The Texas researchers suggest the traditional subculture of piercing and tattoos associated with deviant behaviour has been “encroached upon from the outside” by the increasing acceptance of body art. So those who feel a part of this subculture “may need to modify or extend their behaviour to maintain social distance,” which could mean we could see more penis or nipple piercings.
While Statistics Canada doesn’t have data on the number of tattoo and piercing jobs done each year, there’s no doubt that body modification is very popular, especially with those age 18 to 22. Health Canada reports between 73% and 83% of women in the U.S. have had their ears pierced. U.S. studies show that the number of women with tattoos quadrupled between 1960 and 1980.
According to the CBC, in 2004, 47% of males and 53% of females in Canadian prisons had tattoos.

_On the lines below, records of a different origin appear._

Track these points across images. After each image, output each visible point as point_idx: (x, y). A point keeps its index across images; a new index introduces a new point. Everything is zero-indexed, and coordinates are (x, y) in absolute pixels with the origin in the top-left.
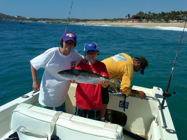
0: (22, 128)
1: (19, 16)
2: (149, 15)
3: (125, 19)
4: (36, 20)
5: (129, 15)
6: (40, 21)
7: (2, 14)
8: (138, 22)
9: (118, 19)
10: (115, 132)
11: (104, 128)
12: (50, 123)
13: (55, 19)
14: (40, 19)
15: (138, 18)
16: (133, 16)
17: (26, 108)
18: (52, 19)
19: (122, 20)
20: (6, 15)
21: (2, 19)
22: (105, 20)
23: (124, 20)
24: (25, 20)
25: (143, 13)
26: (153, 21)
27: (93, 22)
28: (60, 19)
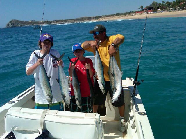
0: (16, 128)
1: (34, 21)
2: (162, 4)
3: (138, 11)
4: (49, 23)
5: (142, 7)
6: (54, 24)
7: (17, 20)
8: (153, 13)
9: (131, 12)
10: (94, 119)
11: (85, 117)
12: (39, 120)
13: (68, 20)
14: (54, 22)
15: (152, 8)
16: (147, 7)
17: (17, 111)
18: (65, 20)
19: (135, 12)
20: (20, 21)
21: (17, 25)
22: (118, 15)
23: (137, 13)
24: (39, 23)
25: (157, 3)
26: (168, 10)
27: (106, 18)
28: (72, 19)
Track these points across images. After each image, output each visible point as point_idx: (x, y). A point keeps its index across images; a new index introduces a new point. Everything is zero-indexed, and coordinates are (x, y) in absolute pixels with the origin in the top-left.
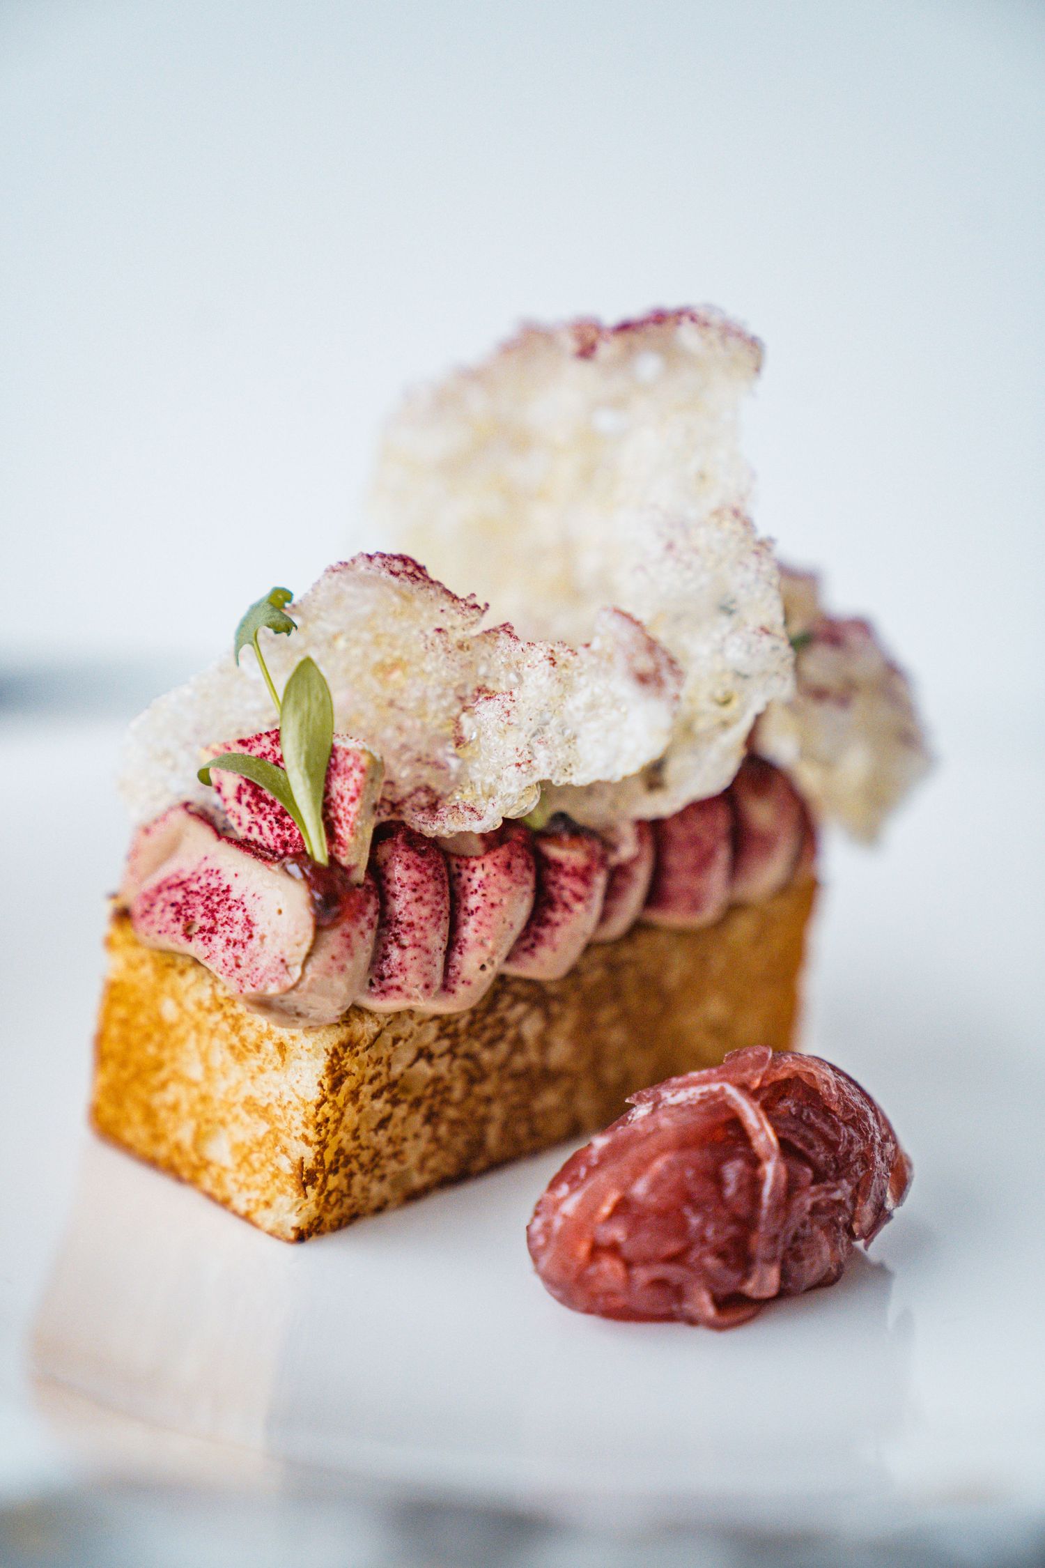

The number of tattooing and piercing shops in Canada has increased dramatically in the last few years. Toronto Public Health estimates there are roughly 150 piercing and tattoo shops in Toronto alone, which they inspect annually.
“There are more shops than I’ve ever seen,” Pinto said. “Walking into a shop is like walking into a fast-food place or spa.”
So is it deviant to get tattoos, or do tattoos cause the so-called deviant behaviour?
“It’s the ‘chicken or the egg’ kind of thing,” Robertson said. “It’s such a farce to me that people think that because I have tattoos, I’m any less of a decent person. I have more tattoos now and I’m doing more good in my life. I’m living a healthier, cleaner lifestyle now.”